With particular thanks to the Aall Foundation, whose support made it possible for the NSCC to step up their emergency assistance operations in host communities, 1,013 households were reached across Thobo and Umdorein counties. This includes 261 female-headed households (widows), 272 elderly people and 68 people with disabilities. The NSCC deployed 12 trucks to deliver food supplies to remote communities in these counties, and supported a total of 7,091 people – including recently-displaced families – with emergency food assistance.
The situation in the country calls for urgent action by everybody. It is not time to wait or think. It is time to respond… in order to save lives and prevent genocide.

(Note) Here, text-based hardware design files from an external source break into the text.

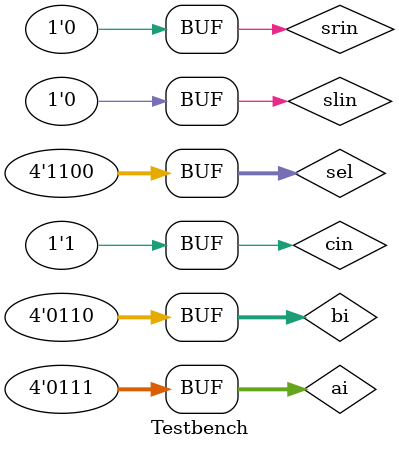
<source format=v>
module Testbench;

	// Inputs
	reg [3:0] ai;
	reg [3:0] bi;
	reg [3:0] sel;
	reg cin;
	reg srin;
	reg slin;

	// Outputs
	wire [3:0] fi;
	wire cout;

	// Instantiate the Unit Under Test (UUT)
	ALUfourbit uut (
		.fi(fi), 
		.cout(cout), 
		.ai(ai), 
		.bi(bi), 
		.sel(sel), 
		.cin(cin), 
		.srin(srin), 
		.slin(slin));

	initial begin
		// Initialize Inputs
		ai = 4'b0111; bi = 4'b0110; srin = 0; slin = 0;
		
          sel = 4'b0000; cin = 0;
		#10 sel = 4'b0000; cin = 1;
		#10 sel = 4'b0001; cin = 0;
		#10 sel = 4'b0001; cin = 1;
		#10 sel = 4'b0010; cin = 0;
		#10 sel = 4'b0010; cin = 1;
		#10 sel = 4'b0011; cin = 0;
		#10 sel = 4'b0011; cin = 1;
		
		#10 sel = 4'b0100; cin = 0;
		#10 sel = 4'b0101; cin = 1;
		#10 sel = 4'b0110; cin = 0;
		#10 sel = 4'b0111; cin = 1;
		#10 sel = 4'b1000; cin = 1;
		#10 sel = 4'b1100; cin = 1;
		
	end
      
endmodule
</source>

In addition to food assistance, the NSCC provide equipment for midwives to deliver babies safely, transport for education officers to reach displaced communities, and are completing the construction of a hand pump to increase the local people’s access to clean water.
HART’s in-country partners respond to the needs of thousands of people. They save lives in the Two Areas despite mounting insecurity. “Sudan is at a crossroads,” says Benjamin. He reports that the violence is moving towards the mutual destruction of warring groups – the Sudan Armed Forces (SAF) and Rapid Support Forces (RSF) – if peace cannot be brokered.
The people of the Nuba Mountains, Blue Nile and Darfur are tired of war… I lived all my terrible life in the struggle. My children were born during war, they are still in the war and, who knows, they might have their own children in another war… How many more have to die in order to get our freedom?
Benjamin warns that the current conflict has the potential to affect the neighbouring countries of Chad, Libya, South Sudan and the Central African Republic. He also highlights a potential economic impact if the Greater Nile Oil Pipeline is affected and one of the country’s biggest international exports is disrupted. He calls for increased international pressure to be exerted on Russia, China, the United Arab Emirates and Saudi Arabia to use their strong influence in Sudan to ease the fighting.
HART combines aid with advocacy to support our local partners. Two weeks ago, we wrote to Andrew Mitchell MP, the UK’s Minister for Development and Africa, to highlight Benjamin’s alarming reports of aerial bombardment and escalating violence. Click here to read the response.
Our local partners are frequently relied on to manage crises on their own, especially when big agencies like the UN are overwhelmed by the demands on their resources. HART is proud to support the NSCC as they meet the urgent needs of displaced people, amongst mounting violence and insecurity in their own areas of operation. Your assistance enables them to bring hope to their communities.